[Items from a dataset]
┌──

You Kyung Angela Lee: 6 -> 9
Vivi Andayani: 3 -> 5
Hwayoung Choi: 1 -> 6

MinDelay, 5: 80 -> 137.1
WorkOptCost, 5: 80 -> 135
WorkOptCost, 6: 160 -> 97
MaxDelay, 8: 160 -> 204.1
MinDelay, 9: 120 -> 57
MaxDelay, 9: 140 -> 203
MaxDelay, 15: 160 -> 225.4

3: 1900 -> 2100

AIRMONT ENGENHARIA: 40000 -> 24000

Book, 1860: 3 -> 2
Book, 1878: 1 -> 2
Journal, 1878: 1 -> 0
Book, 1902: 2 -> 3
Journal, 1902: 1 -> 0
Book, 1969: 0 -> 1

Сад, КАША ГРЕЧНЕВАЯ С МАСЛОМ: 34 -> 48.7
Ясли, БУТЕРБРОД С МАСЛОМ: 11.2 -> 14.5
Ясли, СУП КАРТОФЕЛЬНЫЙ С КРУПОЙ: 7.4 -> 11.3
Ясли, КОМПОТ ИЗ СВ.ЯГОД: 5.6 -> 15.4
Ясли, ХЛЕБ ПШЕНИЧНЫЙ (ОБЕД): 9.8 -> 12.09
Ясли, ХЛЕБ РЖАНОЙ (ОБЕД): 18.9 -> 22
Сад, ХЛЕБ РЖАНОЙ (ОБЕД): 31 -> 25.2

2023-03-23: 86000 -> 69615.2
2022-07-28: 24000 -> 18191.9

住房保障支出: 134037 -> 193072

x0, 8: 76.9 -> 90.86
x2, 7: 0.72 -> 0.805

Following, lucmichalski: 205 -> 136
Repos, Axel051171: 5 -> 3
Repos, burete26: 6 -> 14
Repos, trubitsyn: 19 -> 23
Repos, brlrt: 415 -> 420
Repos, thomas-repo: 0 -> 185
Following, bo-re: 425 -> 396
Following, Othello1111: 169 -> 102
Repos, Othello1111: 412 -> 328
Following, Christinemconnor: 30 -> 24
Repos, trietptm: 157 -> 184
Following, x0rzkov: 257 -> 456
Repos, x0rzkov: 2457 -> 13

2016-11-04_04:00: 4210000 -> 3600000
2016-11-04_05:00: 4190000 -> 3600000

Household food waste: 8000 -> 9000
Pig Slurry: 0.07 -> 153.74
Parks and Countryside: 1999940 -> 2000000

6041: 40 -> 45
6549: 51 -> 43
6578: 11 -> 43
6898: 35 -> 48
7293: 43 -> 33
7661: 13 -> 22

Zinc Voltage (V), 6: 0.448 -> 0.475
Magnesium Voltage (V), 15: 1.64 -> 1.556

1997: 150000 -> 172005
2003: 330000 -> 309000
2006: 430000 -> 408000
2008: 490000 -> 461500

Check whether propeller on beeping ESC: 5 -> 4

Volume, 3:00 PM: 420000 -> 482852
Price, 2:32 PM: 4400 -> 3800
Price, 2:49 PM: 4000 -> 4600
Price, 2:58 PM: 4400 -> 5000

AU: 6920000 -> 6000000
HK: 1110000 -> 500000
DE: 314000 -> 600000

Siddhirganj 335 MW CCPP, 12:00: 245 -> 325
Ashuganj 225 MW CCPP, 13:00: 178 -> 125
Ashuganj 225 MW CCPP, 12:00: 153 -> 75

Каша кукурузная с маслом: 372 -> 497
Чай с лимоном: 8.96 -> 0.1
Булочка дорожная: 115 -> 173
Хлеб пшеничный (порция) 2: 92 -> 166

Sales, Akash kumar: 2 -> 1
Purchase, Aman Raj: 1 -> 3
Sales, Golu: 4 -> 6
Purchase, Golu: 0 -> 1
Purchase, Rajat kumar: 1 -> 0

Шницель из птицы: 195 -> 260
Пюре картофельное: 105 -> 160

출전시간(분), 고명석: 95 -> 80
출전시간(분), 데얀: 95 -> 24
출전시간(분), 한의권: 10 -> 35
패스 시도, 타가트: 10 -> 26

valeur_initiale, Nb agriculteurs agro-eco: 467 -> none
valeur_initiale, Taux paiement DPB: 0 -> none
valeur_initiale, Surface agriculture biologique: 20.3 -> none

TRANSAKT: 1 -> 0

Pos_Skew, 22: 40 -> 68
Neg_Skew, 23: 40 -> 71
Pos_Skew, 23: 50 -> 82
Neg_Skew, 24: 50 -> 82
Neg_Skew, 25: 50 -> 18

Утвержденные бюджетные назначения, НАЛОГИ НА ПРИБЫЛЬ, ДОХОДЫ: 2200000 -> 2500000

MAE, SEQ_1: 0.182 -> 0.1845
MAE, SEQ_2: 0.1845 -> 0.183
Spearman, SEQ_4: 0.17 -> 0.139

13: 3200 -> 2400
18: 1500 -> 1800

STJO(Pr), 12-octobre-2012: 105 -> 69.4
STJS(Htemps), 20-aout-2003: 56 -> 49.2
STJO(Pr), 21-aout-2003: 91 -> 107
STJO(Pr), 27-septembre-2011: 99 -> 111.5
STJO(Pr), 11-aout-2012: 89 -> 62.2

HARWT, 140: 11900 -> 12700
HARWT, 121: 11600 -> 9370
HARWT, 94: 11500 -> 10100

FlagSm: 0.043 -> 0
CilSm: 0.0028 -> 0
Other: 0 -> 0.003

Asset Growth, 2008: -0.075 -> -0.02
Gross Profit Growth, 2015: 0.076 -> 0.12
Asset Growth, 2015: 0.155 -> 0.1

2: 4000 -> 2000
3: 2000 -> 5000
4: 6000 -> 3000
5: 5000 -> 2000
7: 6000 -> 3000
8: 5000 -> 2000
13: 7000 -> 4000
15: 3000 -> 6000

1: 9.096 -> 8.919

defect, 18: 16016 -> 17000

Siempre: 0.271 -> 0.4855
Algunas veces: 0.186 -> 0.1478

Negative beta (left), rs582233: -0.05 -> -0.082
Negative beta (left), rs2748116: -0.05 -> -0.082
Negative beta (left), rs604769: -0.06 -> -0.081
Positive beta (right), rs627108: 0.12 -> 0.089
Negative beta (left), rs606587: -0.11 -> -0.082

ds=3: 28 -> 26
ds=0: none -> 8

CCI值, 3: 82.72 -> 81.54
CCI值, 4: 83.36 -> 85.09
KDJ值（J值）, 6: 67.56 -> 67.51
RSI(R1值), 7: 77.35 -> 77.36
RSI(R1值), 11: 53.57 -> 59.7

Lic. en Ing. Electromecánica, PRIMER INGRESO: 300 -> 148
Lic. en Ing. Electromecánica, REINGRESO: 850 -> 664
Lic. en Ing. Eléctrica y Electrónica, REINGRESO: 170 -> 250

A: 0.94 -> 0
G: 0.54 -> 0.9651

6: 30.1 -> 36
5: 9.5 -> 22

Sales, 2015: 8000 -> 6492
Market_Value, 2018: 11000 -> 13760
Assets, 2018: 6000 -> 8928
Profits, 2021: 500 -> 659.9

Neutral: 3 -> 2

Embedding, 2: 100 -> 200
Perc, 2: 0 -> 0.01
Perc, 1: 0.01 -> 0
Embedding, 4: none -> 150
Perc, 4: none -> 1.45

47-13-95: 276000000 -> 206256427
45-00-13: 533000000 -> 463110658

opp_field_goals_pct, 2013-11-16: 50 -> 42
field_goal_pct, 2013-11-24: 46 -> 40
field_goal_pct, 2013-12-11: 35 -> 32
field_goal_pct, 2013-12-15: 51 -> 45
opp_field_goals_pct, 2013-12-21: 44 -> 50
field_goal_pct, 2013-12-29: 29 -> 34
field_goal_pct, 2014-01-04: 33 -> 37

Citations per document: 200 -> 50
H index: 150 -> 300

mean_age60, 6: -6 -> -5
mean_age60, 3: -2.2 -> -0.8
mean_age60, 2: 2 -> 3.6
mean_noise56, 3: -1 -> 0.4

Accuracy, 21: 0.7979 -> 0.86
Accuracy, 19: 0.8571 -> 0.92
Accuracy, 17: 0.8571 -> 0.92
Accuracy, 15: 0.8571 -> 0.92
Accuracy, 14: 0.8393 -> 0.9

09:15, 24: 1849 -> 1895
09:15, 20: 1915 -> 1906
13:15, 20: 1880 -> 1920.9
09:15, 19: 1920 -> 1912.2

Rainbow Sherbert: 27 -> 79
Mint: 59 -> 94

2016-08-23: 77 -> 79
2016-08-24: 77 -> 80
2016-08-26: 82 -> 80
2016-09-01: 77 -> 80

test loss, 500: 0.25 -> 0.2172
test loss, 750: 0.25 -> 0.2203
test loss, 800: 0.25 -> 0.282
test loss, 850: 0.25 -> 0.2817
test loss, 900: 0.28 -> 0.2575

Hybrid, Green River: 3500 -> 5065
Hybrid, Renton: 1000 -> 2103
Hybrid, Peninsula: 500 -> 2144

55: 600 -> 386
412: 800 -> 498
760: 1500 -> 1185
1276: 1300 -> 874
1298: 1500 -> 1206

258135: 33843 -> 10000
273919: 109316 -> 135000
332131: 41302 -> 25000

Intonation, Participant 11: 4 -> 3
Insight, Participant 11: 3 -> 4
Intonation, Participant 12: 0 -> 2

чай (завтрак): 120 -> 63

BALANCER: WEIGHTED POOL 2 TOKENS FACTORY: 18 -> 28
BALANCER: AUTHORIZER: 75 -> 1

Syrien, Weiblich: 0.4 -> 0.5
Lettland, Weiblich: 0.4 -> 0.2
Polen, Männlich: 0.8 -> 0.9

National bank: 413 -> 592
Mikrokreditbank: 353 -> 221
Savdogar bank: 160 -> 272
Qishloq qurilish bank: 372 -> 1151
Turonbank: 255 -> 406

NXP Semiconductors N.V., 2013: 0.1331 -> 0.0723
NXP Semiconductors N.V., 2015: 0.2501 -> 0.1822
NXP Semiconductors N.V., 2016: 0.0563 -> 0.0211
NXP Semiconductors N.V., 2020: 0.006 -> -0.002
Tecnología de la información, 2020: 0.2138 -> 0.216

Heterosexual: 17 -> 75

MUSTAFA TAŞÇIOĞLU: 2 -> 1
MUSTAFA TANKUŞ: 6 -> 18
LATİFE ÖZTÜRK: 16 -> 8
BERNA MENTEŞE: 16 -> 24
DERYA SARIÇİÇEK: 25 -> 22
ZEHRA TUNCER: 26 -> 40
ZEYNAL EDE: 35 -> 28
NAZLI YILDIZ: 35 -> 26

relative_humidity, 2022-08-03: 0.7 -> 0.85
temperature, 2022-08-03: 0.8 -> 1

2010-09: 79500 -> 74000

└──

Required action: Please report every line of the records above that contains the word "Repos".

Answer section:
Repos, Axel051171: 5 -> 3
Repos, burete26: 6 -> 14
Repos, trubitsyn: 19 -> 23
Repos, brlrt: 415 -> 420
Repos, thomas-repo: 0 -> 185
Repos, Othello1111: 412 -> 328
Repos, trietptm: 157 -> 184
Repos, x0rzkov: 2457 -> 13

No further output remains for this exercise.